Vitaboy Overview

This document gives an overall description of the VitaBoy character animation system and content pipeline.

Introduction

VitaBoy is a skeletal 3D character animation library, that plays content authored in 3D Studio Max. Its content consists of hierarichal Skeletons, 3D texture mapped Suits that attach to the bones, and animated Skills that move the bones over time.

Artists define Skeletons in Max by using Biped, Bones Pro, or linking together normal Max objects.

Then they define Suits by attaching 3D texture mapped meshes to the bones. The meshes attached to each bone will move rigidly with the bone's coordinate system when the skeleton is animated.

Finally they define Skills by animate the skeletons with Max. The artists can use any of the tools in Max, like Biped footsteps or inverse kinematics, to animate the bones.

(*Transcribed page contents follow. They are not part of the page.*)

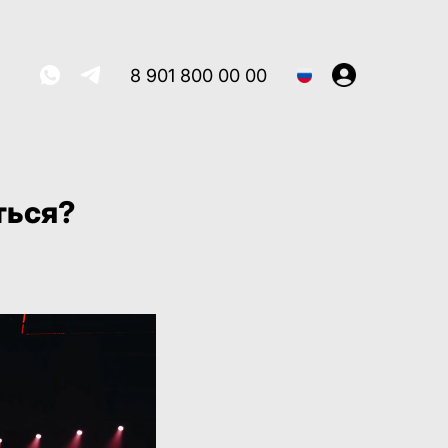
8 901 800 00 00
ться?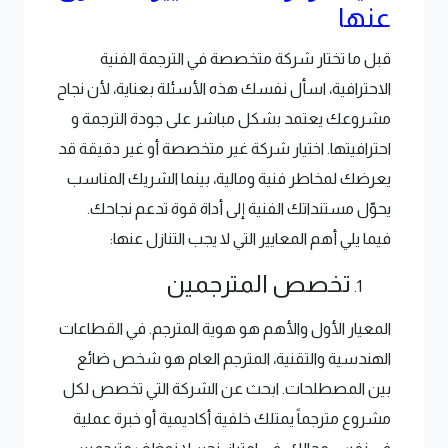
عنها
قبل ما تختار شركة متخصصة في الترجمة الفنية
الاحترافية، اسأل نفسك هذه الأسئلة بعناية، لأن نجاح
مشروعك يعتمد بشكل مباشر على جودة الترجمة و
احترافيتها. اختيار شركة غير متخصصة أو غير دقيقة قد
يعرضك لمخاطر فنية ومالية، بينما الشريك المناسب
يحوّل مستنداتك الفنية إلى أداة قوة تدعم نجاحك.
فيما يلي أهم المعايير التي لا يجب التنازل عنها:
تخصص المترجمين
المعيار الأول والأهم هو هوية المترجم. في القطاعات
الهندسية والتقنية، المترجم العام هو شخص ضائع
بين المصطلحات. ابحث عن الشركة التي تخصص لكل
مشروع مترجماً يمتلك خلفية أكاديمية أو خبرة عملية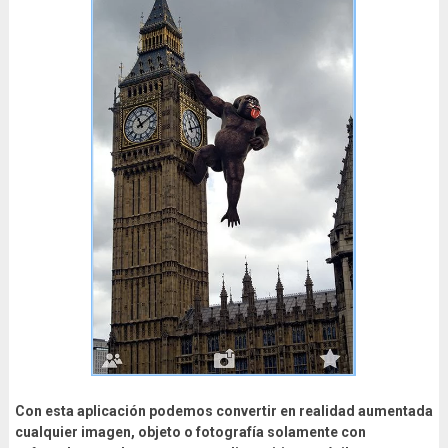
Con esta aplicación podemos convertir en realidad aumentada
cualquier imagen, objeto o fotografía solamente con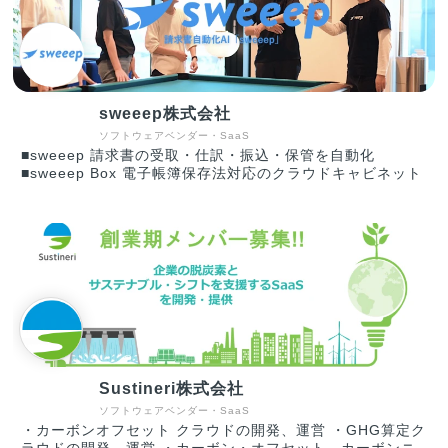
どインターネット上に存在する定性情報をAIが収集・解析す
る企業調査サービスであり、新規取引時の与信判断、既存取
引先の継続的な与信管理、さらに売掛保証までを一括して行
える与信管理ツールです。
sweeep株式会社
ソフトウェアベンダー・SaaS
■sweeep 請求書の受取・仕訳・振込・保管を自動化
■sweeep Box 電子帳簿保存法対応のクラウドキャビネット
Sustineri株式会社
ソフトウェアベンダー・SaaS
・カーボンオフセット クラウドの開発、運営 ・GHG算定ク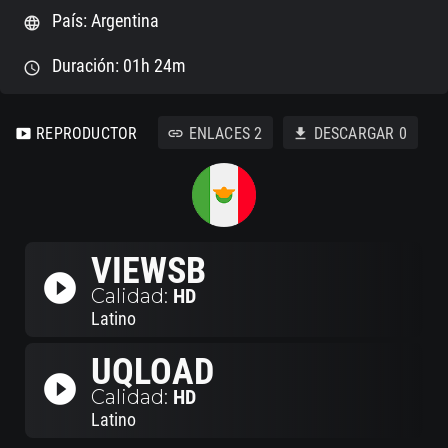
País: Argentina
language
Duración: 01h 24m
schedule
REPRODUCTOR
ENLACES
2
DESCARGAR
0
smart_display
link
download
VIEWSB
play_circle_filled
Calidad:
HD
Latino
UQLOAD
play_circle_filled
Calidad:
HD
Latino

Once the content has been authored and saved into Max files, the artist runs the exporter to write out the Skeletons, Suits and Skills into ".CMX" files that the VitaBoy library reads. The exporter also produces ".BIN" files containing binary floating point translations and rotations, and ".MSH" files containing 3D meshes. The ".MSH" files reference the texture maps by name, but the exporter does not write them out, so the correct bitmap files must be put into place for the VitaBoy to find.

Architecture

The VitaBoy library is divided into two main source code files, which contain the device independant part (skeleton.cpp), and the device dependant part (vitaboy.cpp). This is designed to make it easy to port VitaBoy to different 3D libraries and embed it in different applications, by changing only the device dependant vitaboy code.

The device independant skeleton code doesn't know anything about the device dependant vitaboy code, but the skeleton is hooked together with it through a set of callbacks and void data pointers.